Seventh, our control for cohabitation effects, detailed in appendix Fig. 1 step 4, are based on large samples of fathers from intact families versus not-lived-with fathers6 and half-sibs reared together and apart44. Across disorders, shared environmental effects contributed a mean of 19.8 ± 5.8% to parent–offspring and 23.7 ± 3.4% to sibling–sibling resemblance, for which we corrected in our analyses. These effects are only approximate, and we did not control for environmental influences on more distant relatives. The aggregate impact of these correction on our FRGS, as seen in appendix Table 3, was quite modest.

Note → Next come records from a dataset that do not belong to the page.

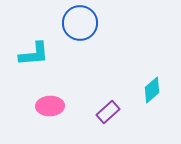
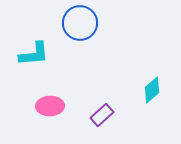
purple rectangle: moved 6 px left, 3 px down
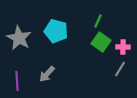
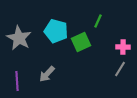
green square: moved 20 px left; rotated 30 degrees clockwise
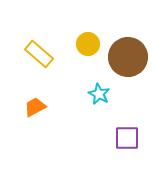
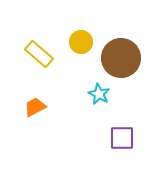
yellow circle: moved 7 px left, 2 px up
brown circle: moved 7 px left, 1 px down
purple square: moved 5 px left
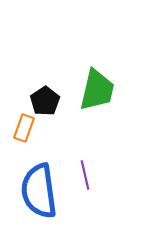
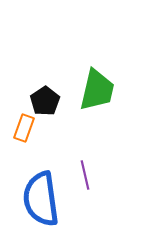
blue semicircle: moved 2 px right, 8 px down
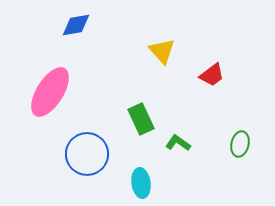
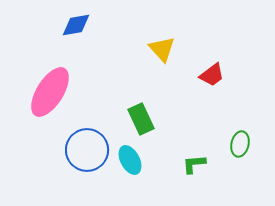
yellow triangle: moved 2 px up
green L-shape: moved 16 px right, 21 px down; rotated 40 degrees counterclockwise
blue circle: moved 4 px up
cyan ellipse: moved 11 px left, 23 px up; rotated 20 degrees counterclockwise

Finally, to explore the stability of our FGRS, we examined cohort and geographical differences in all 11 of our FGRS scores in appendix Fig. 4a, b. Reassuringly, we found only modest effects of time and space on our FGRS.

Conclusions

Prior efforts to investigate the structure of genetic risk factors for psychiatric disorders have largely relied on structural equation analyses of twin samples or polygenic risk scores derived from large, often diverse, case–control cohorts. Our approach is different and hopefully complementary, utilizing rates of psychiatric illness in extended pedigrees of 5.8 million Swedes. An analysis of the resulting patterns showed that all diagnostic categories had elevated FGRS for multiple disorders. These FGRS profiles provided important insights into the structure of the genetic substrates of our major psychiatric disorders in many, but not all instances, replicating patterns of genetic sharing found using other methods. We can be particularly confident in these replicated findings given the persuasive argument that obtaining similar results using different methods (i.e., “triangulation”), is of greater value than replicating findings using the same methods45.